[Dataset entries]
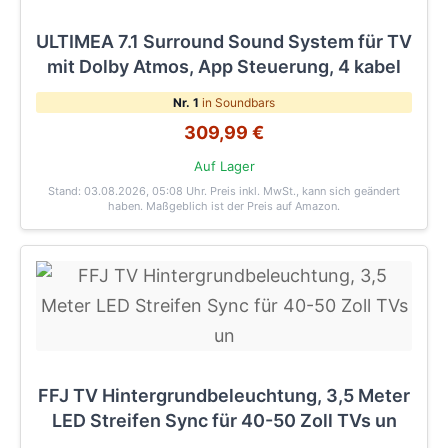
ULTIMEA 7.1 Surround Sound System für TV
mit Dolby Atmos, App Steuerung, 4 kabel
Nr. 1
in Soundbars
309,99 €
Auf Lager
Stand: 03.08.2026, 05:08 Uhr
. Preis inkl. MwSt., kann sich geändert
haben. Maßgeblich ist der Preis auf Amazon.
FFJ TV Hintergrundbeleuchtung, 3,5 Meter
LED Streifen Sync für 40-50 Zoll TVs un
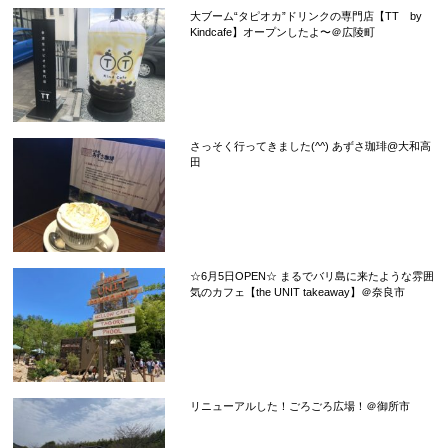
大ブーム“タピオカ”ドリンクの専門店【TT by
Kindcafe】オープンしたよ〜＠広陵町
さっそく行ってきました(^^) あずさ珈琲@大和高
田
☆6月5日OPEN☆ まるでバリ島に来たような雰囲
気のカフェ【the UNIT takeaway】＠奈良市
リニューアルした！ごろごろ広場！＠御所市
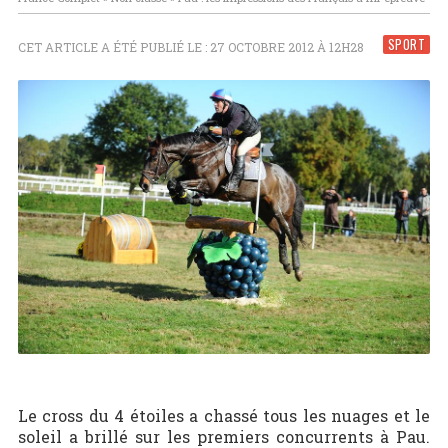
SPORT
CET ARTICLE A ÉTÉ PUBLIÉ LE : 27 OCTOBRE 2012 À 12H28
Le cross du 4 étoiles a chassé tous les nuages et le
soleil a brillé sur les premiers concurrents à Pau.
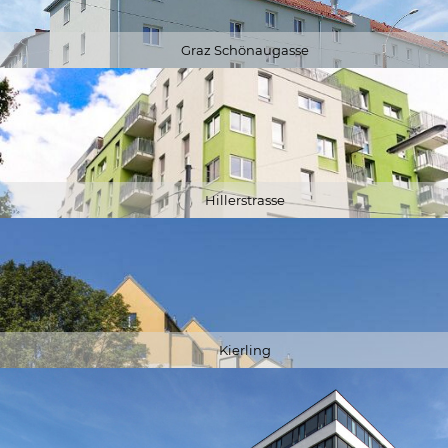
Graz Schönaugasse
Hillerstrasse
Kierling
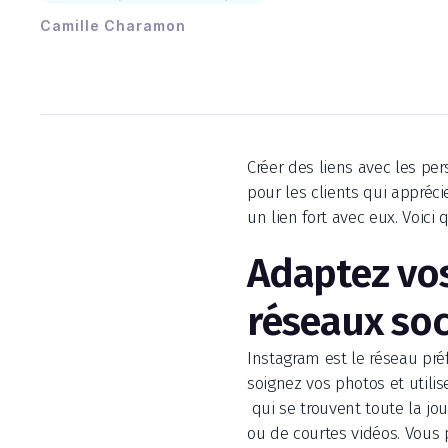
Camille Charamon
Créer des liens avec les pe
pour les clients qui appréci
un lien fort avec eux. Voic
Adaptez vos
réseaux soc
Instagram est le réseau pré
soignez vos photos et utili
qui se trouvent toute la jou
ou de courtes vidéos. Vous 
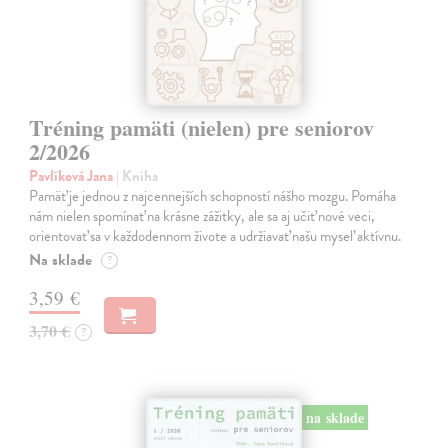
Tréning pamäti (nielen) pre seniorov
2/2026
Pavlíková Jana
| Kniha
Pamäť je jednou z najcennejších schopností nášho mozgu. Pomáha
nám nielen spomínať na krásne zážitky, ale sa aj učiť nové veci,
orientovať sa v každodennom živote a udržiavať našu myseľ aktívnu.
Na sklade
?
3,59 €
3,70 €
?
na sklade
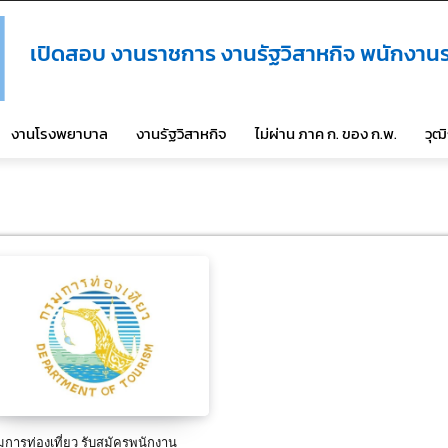
เปิดสอบ งานราชการ งานรัฐวิสาหกิจ พนักงานร
งานโรงพยาบาล
งานรัฐวิสาหกิจ
ไม่ผ่าน ภาค ก. ของ ก.พ.
วุฒ
การท่องเที่ยว รับสมัครพนักงาน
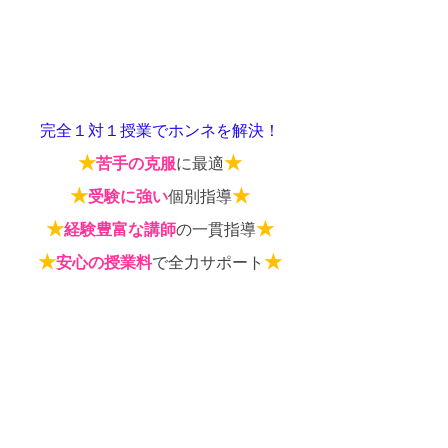
完全１対１授業でホンネを解決！
★
★
苦手の克服
に最適
★
★
受験に強い
個別指導
★
★
経験豊富な講師
の一貫指導
★
★
安心の授業料
で全力サポート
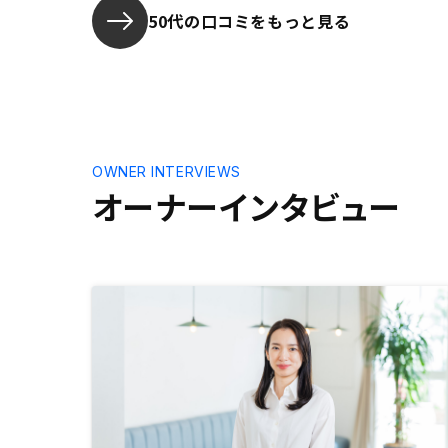
ンがあれば良いですね。
50代の口コミをもっと見る
OWNER INTERVIEWS
オーナーインタビュー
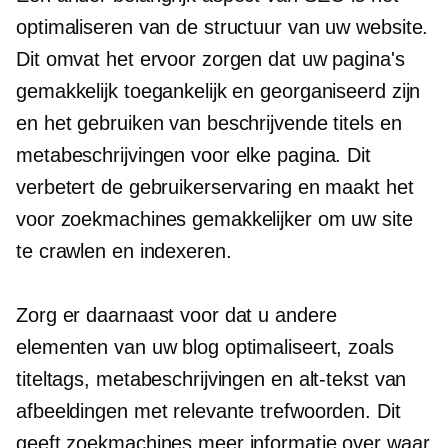
optimaliseren van de structuur van uw website.
Dit omvat het ervoor zorgen dat uw pagina's
gemakkelijk toegankelijk en georganiseerd zijn
en het gebruiken van beschrijvende titels en
metabeschrijvingen voor elke pagina. Dit
verbetert de gebruikerservaring en maakt het
voor zoekmachines gemakkelijker om uw site
te crawlen en indexeren.
Zorg er daarnaast voor dat u andere
elementen van uw blog optimaliseert, zoals
titeltags, metabeschrijvingen en alt-tekst van
afbeeldingen met relevante trefwoorden. Dit
geeft zoekmachines meer informatie over waar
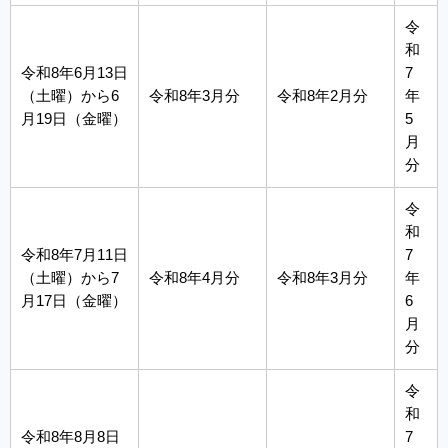
令
和
令和8年6月13日
7
（土曜）から6
令和8年3月分
令和8年2月分
年
月19日（金曜）
5
月
分
令
和
令和8年7月11日
7
（土曜）から7
令和8年4月分
令和8年3月分
年
月17日（金曜）
6
月
分
令
和
令和8年8月8日
7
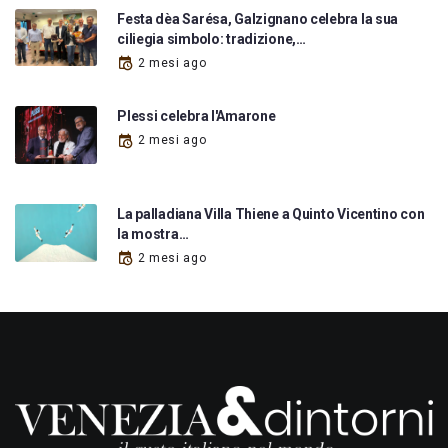
Festa dèa Sarésa, Galzignano celebra la sua
ciliegia simbolo: tradizione,…
2 mesi ago
Plessi celebra l'Amarone
2 mesi ago
La palladiana Villa Thiene a Quinto Vicentino con
la mostra…
2 mesi ago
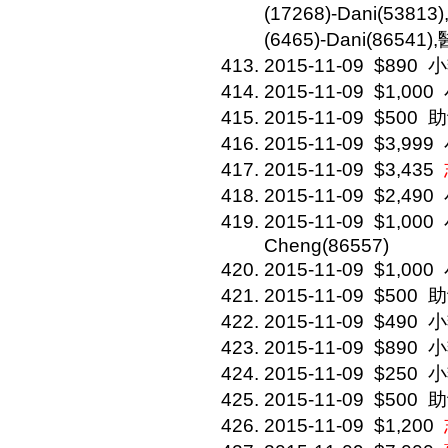
(17268)-Dani(53813
(6465)-Dani(86541)
2015-11-09
$890
小
2015-11-09
$1,000
2015-11-09
$500
助
2015-11-09
$3,999
2015-11-09
$3,435
2015-11-09
$2,490
2015-11-09
$1,000
Cheng(86557)
2015-11-09
$1,000
2015-11-09
$500
助
2015-11-09
$490
小
2015-11-09
$890
小
2015-11-09
$250
小
2015-11-09
$500
助
2015-11-09
$1,200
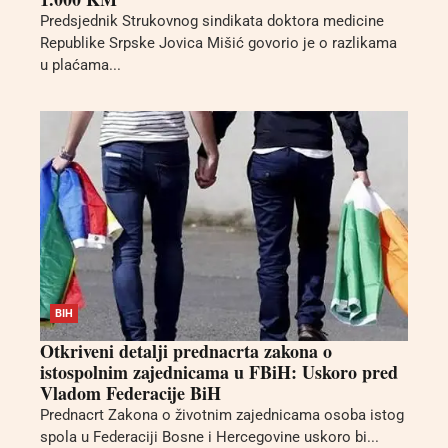
Predsjednik Strukovnog sindikata doktora medicine
Republike Srpske Jovica Mišić govorio je o razlikama
u plaćama...
BIH
Otkriveni detalji prednacrta zakona o
istospolnim zajednicama u FBiH: Uskoro pred
Vladom Federacije BiH
Prednacrt Zakona o životnim zajednicama osoba istog
spola u Federaciji Bosne i Hercegovine uskoro bi...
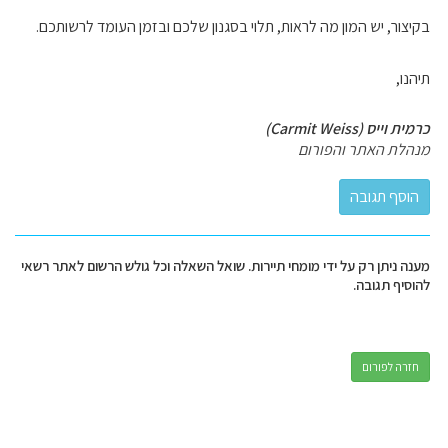
בקיצור, יש המון מה לראות, תלוי בסגנון שלכם ובזמן העומד לרשותכם.
תיהנו,
כרמית וייס (Carmit Weiss)
מנהלת האתר והפורום
מענה ניתן רק על ידי מומחי תיירות. שואל השאלה וכל גולש הרשום לאתר רשאי
להוסיף תגובה.
חזרה לפורום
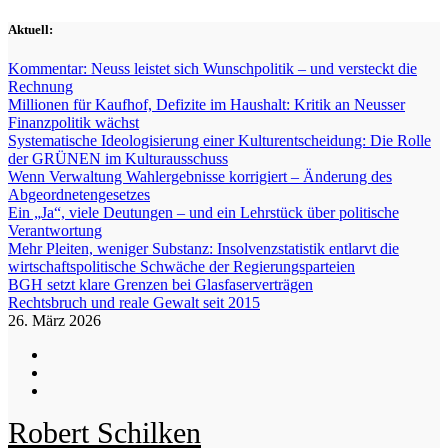
Zum
Aktuell:
Inhalt
springen
Kommentar: Neuss leistet sich Wunschpolitik – und versteckt die
Rechnung
Millionen für Kaufhof, Defizite im Haushalt: Kritik an Neusser
Finanzpolitik wächst
Systematische Ideologisierung einer Kulturentscheidung: Die Rolle
der GRÜNEN im Kulturausschuss
Wenn Verwaltung Wahlergebnisse korrigiert – Änderung des
Abgeordnetengesetzes
Ein „Ja“, viele Deutungen – und ein Lehrstück über politische
Verantwortung
Mehr Pleiten, weniger Substanz: Insolvenzstatistik entlarvt die
wirtschaftspolitische Schwäche der Regierungsparteien
BGH setzt klare Grenzen bei Glasfaserverträgen
Rechtsbruch und reale Gewalt seit 2015
26. März 2026
Robert Schilken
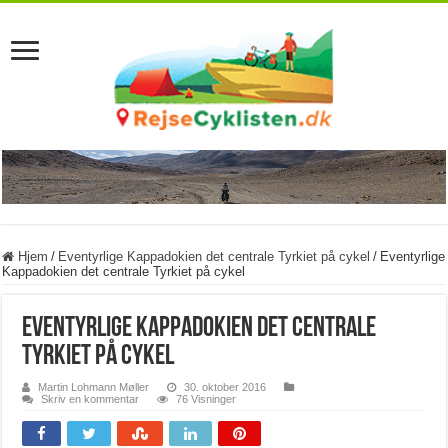
Hjem
/
Eventyrlige Kappadokien det centrale Tyrkiet på cykel
/
Eventyrlige
Kappadokien det centrale Tyrkiet på cykel
Eventyrlige Kappadokien det centrale
Tyrkiet på cykel
Martin Lohmann Møller
30. oktober 2016
Skriv en kommentar
76 Visninger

**PROBLEM**
What is the number of lines in the records that hold the word "zoekmachines"? Answer with that number only.

**ANSWER TO THE EXERCISE**
2